Mothers Against Drunk Driving’s (MADD) 43rd anniversary

As I reflect on Mothers Against Drunk Driving’s (MADD) 43rd anniversary, I am humbled to serve as the CEO of an organization founded by a group of determined and resilient women who were instrumental in mobilizing the groundswell of support that has improved the health and safety of our nation’s roads and communities.

As the preeminent leader on the front lines addressing drunk and drugged driving and underage drinking, MADD has come a long way in 43 years. We have worked to change hearts and minds and created a culture of accountability. From our earliest days, we have worked tirelessly to enact the laws that raised the minimum drinking age to 21, made it illegal to drive with a blood alcohol content at .08% or above, introduced the concept of “designated drivers” and cut drunk driving deaths by 50%.

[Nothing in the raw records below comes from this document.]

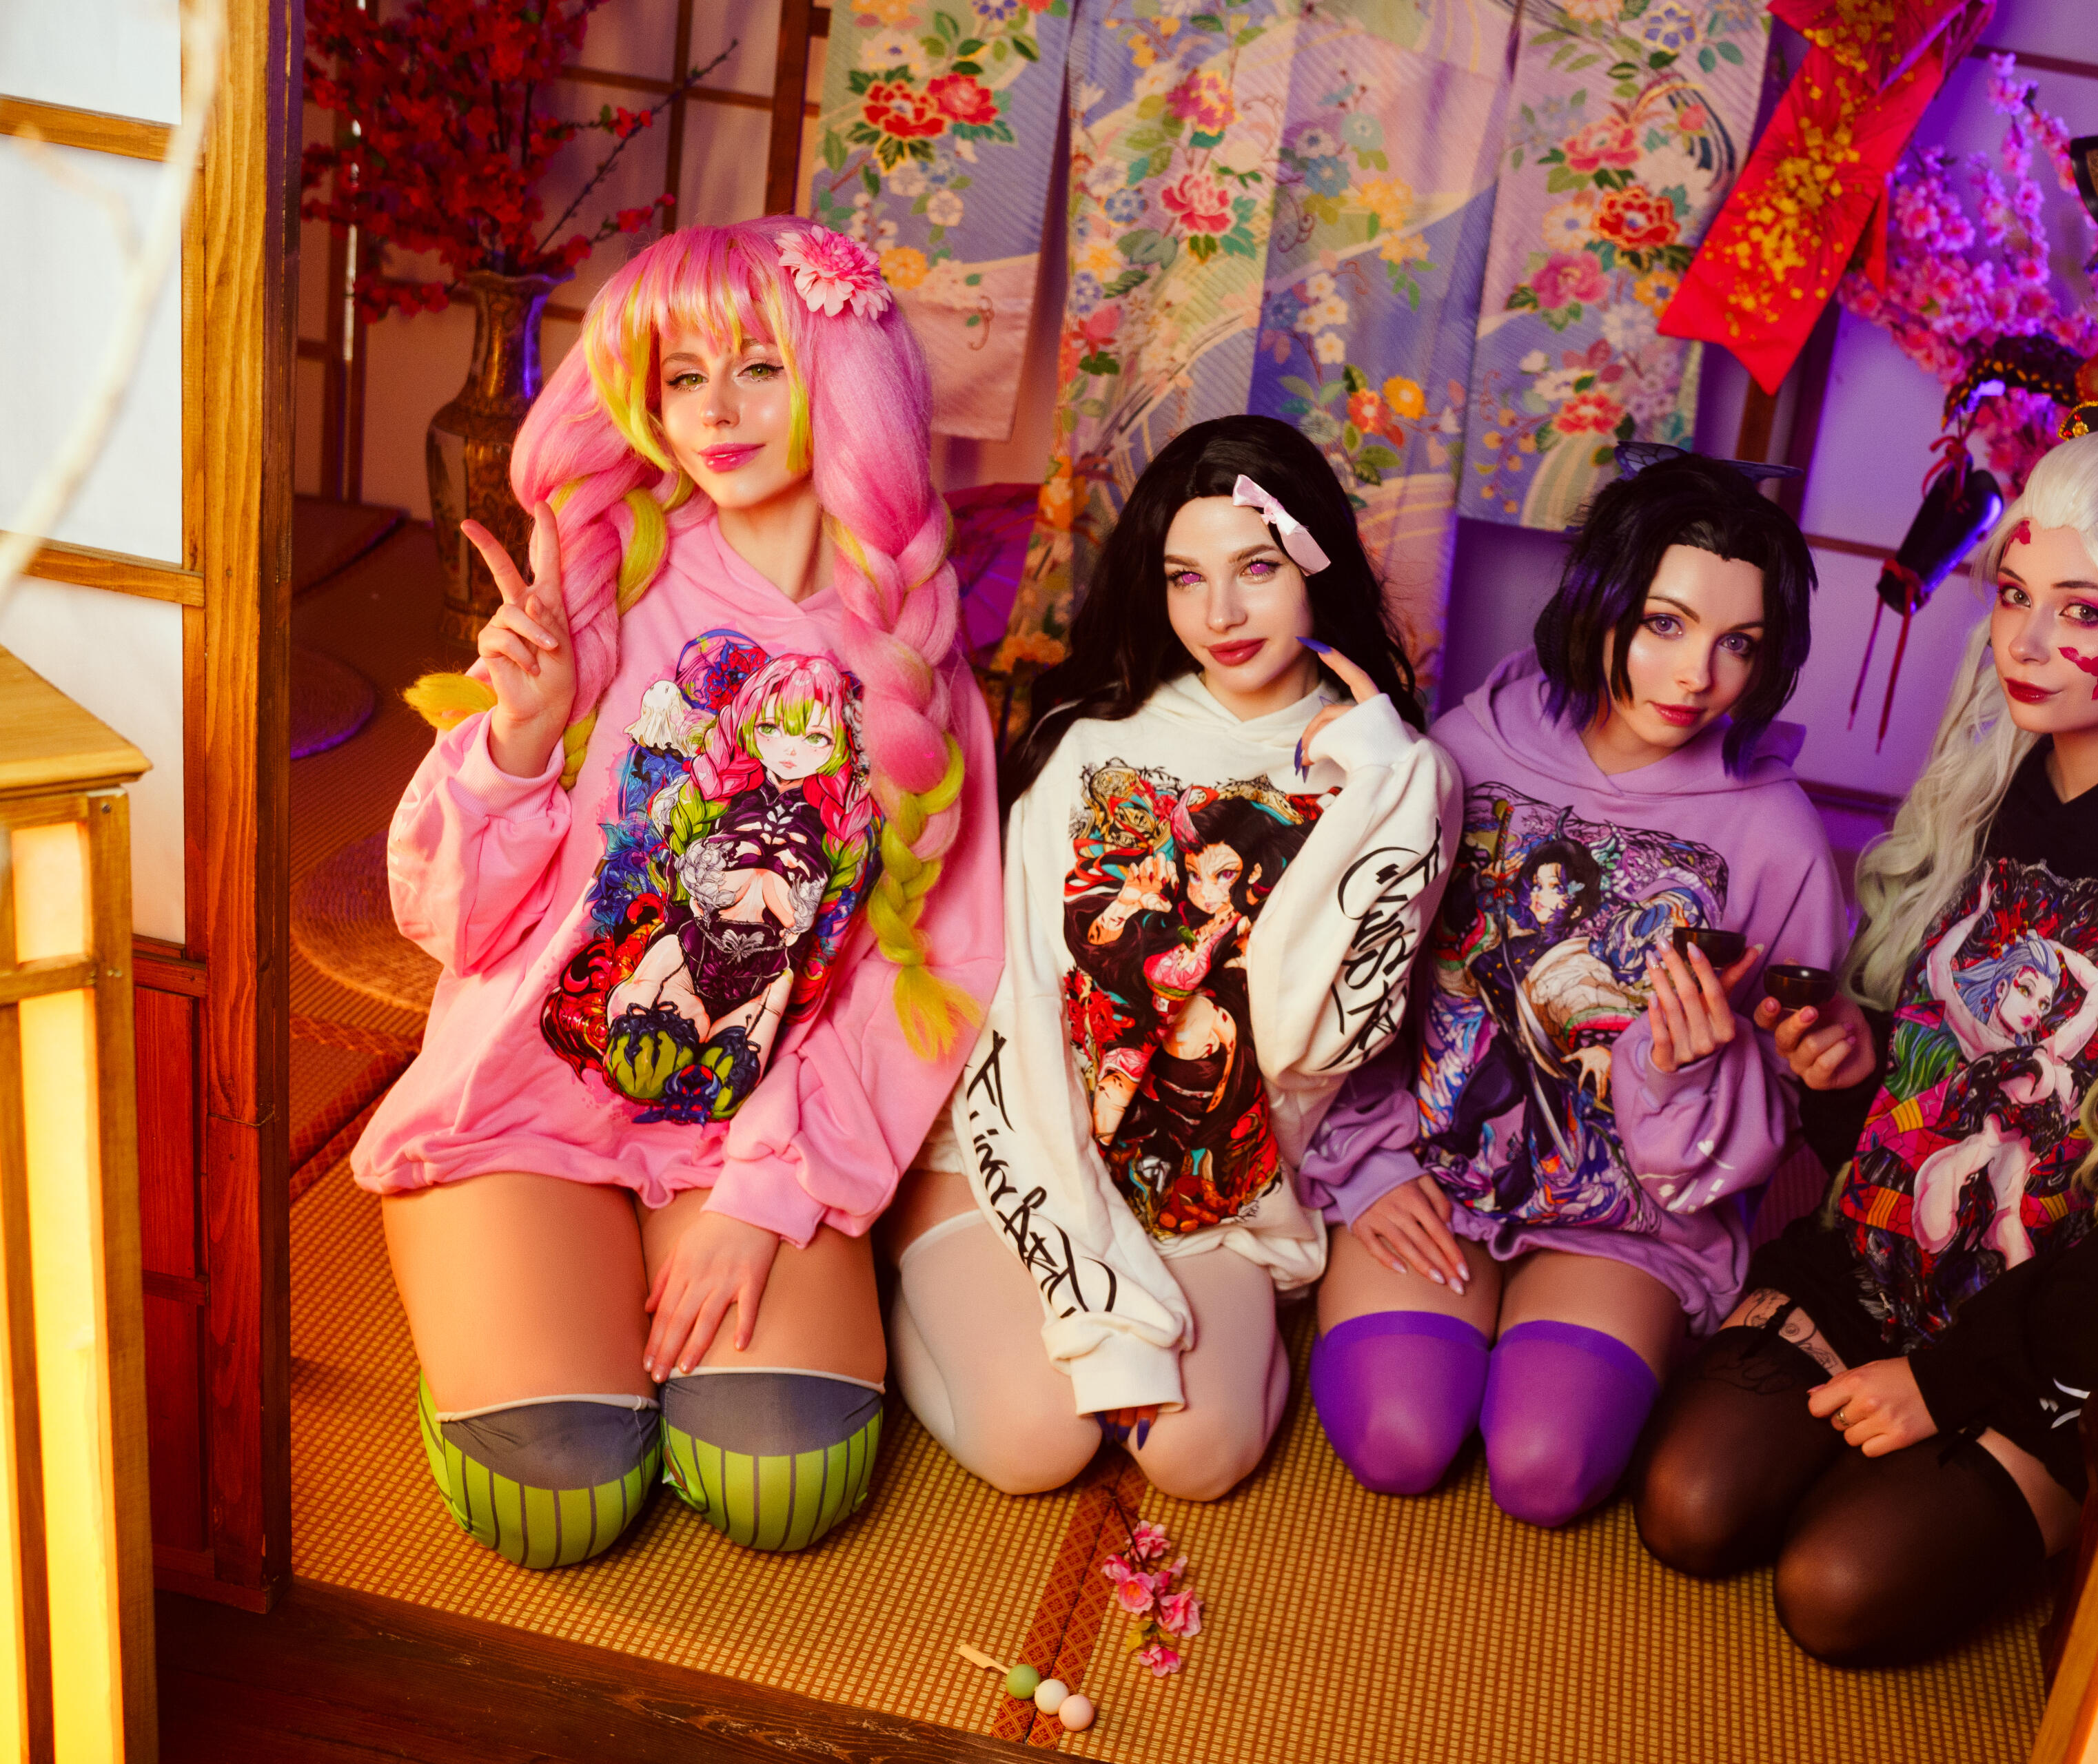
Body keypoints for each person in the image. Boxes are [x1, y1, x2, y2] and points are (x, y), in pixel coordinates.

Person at [1631, 389, 2098, 1663]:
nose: (2030, 641)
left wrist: (1945, 1386)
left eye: (2084, 614)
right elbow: (1897, 1118)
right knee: (1691, 1504)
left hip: (2053, 1338)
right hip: (1884, 1263)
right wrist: (1844, 1068)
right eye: (2015, 595)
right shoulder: (1976, 796)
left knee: (1838, 1591)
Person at [356, 219, 1001, 1567]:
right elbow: (455, 921)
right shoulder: (604, 580)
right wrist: (517, 740)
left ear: (842, 381)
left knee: (783, 1479)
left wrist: (764, 1200)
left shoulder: (912, 657)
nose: (715, 411)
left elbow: (924, 973)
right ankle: (524, 1273)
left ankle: (703, 1264)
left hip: (752, 1122)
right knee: (556, 1494)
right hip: (536, 1092)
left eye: (759, 367)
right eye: (682, 376)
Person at [882, 415, 1460, 1499]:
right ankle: (907, 1287)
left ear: (1317, 562)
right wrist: (1086, 1266)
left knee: (1196, 1460)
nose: (1220, 614)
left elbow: (1314, 1042)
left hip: (1211, 1183)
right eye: (1185, 579)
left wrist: (1384, 786)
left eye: (1256, 569)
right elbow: (1023, 1008)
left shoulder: (1396, 775)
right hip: (1023, 1143)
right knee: (1036, 1444)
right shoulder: (1090, 744)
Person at [1295, 449, 1844, 1528]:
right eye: (1666, 624)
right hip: (1436, 1172)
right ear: (1600, 600)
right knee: (1399, 1439)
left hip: (1627, 1217)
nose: (1697, 677)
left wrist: (1683, 1069)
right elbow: (1372, 976)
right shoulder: (1468, 748)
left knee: (1543, 1471)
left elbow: (1775, 1107)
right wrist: (1369, 1163)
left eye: (1740, 643)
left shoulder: (1780, 840)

Despite 43 years of progress, we have seen an alarming rate of deaths due to impaired driving. According to the National Highway Traffic Safety Administration (NHTSA), in 2021 13,384 people died in alcohol-impaired driving traffic deaths, one death every 39 minutes, which is a 14% increase from 2020. Every life taken is another moment — another reason — to keep fighting to end this national tragedy.

With 2 in 3 Americans likely to be impacted by a drunk or drugged driver in their lifetime, MADD believes in a world where everyone is safe to live, work, and play. Every day we are fighting for legislation and policy change including innovative impaired driving prevention technology that will end drunk driving for good. We are working with law enforcement and social justice organizations to address the inequities in traffic safety enforcement and traffic deaths to ensure all communities feel safe and protected. We are engaging with younger and more diverse audiences to address their unique needs, mobilizing our most trusted allies – the victims and survivors of this 100% preventable crime, to create the change we want to see in the world.

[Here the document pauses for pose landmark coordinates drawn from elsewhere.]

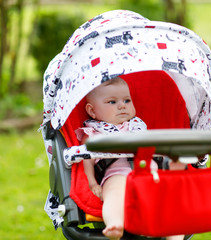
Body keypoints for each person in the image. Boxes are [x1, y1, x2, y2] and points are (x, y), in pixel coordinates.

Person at [75, 77, 185, 240]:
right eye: (112, 102)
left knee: (167, 201)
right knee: (113, 195)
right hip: (117, 174)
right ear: (92, 111)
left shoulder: (138, 126)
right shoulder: (93, 133)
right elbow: (87, 158)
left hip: (149, 173)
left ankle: (175, 236)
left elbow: (155, 147)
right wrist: (92, 182)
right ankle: (115, 223)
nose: (122, 105)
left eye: (127, 100)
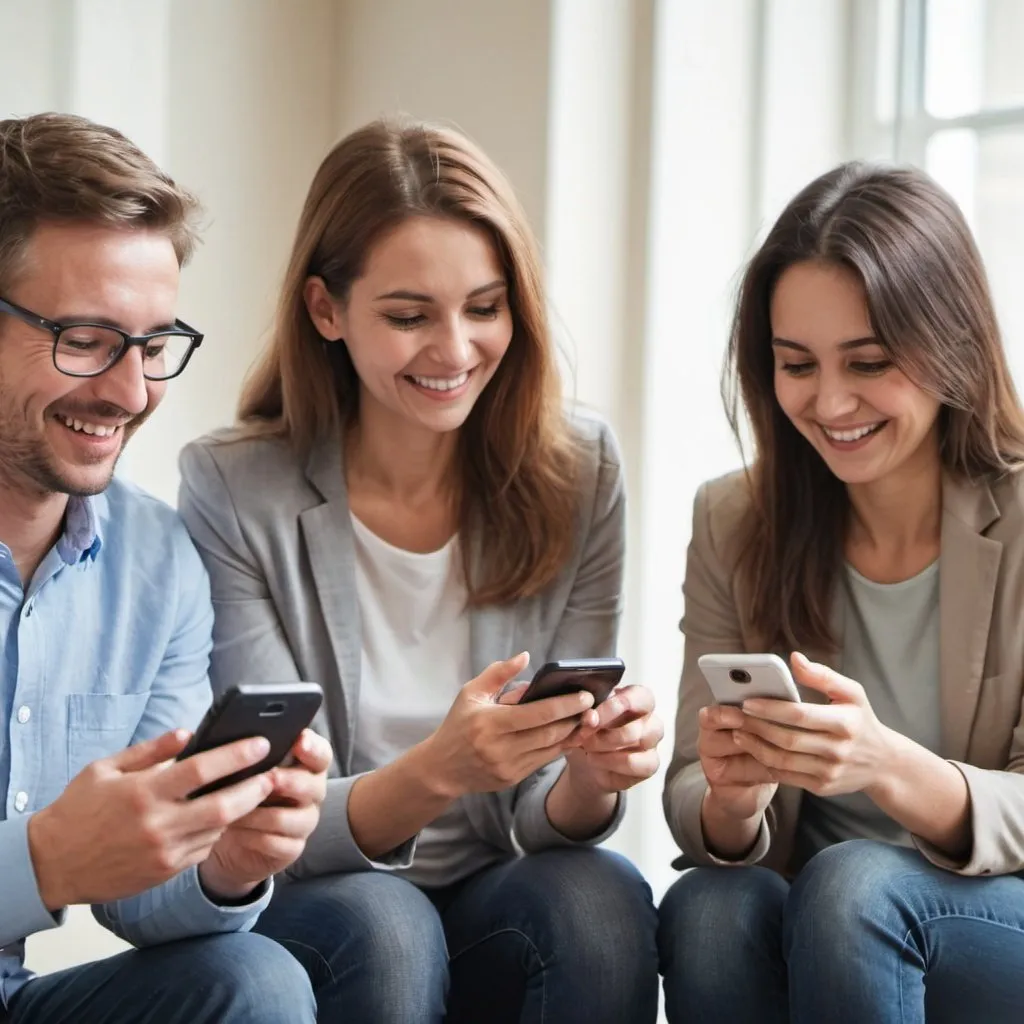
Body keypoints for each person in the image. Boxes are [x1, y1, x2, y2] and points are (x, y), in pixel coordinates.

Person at [178, 116, 662, 1024]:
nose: (455, 350)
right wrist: (438, 770)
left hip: (493, 888)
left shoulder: (579, 468)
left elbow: (537, 812)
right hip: (320, 896)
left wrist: (592, 778)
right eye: (409, 316)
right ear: (327, 311)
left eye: (485, 307)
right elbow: (260, 807)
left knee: (597, 895)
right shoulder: (234, 487)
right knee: (387, 919)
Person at [658, 160, 1024, 1024]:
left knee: (854, 884)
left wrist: (887, 766)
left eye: (868, 362)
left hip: (991, 913)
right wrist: (731, 801)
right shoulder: (734, 518)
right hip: (823, 912)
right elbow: (686, 789)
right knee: (710, 910)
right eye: (797, 364)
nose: (829, 401)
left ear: (949, 343)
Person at [0, 113, 331, 1024]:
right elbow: (64, 866)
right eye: (84, 337)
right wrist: (46, 862)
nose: (130, 391)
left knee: (255, 982)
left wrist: (226, 859)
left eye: (152, 345)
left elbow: (141, 898)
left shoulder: (156, 566)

As the mother of a teenager behind the wheel and as an African-American woman, I am acutely aware that the world in which MADD operates has changed since 1980. Yet, our vision and values are as relevant today as they were when the organization began. As I look toward the future, I invite everyone to join our movement of advocates and changemakers. Together we will not stop until we create a safer future for all and a world in which impairment puts no lives at risk.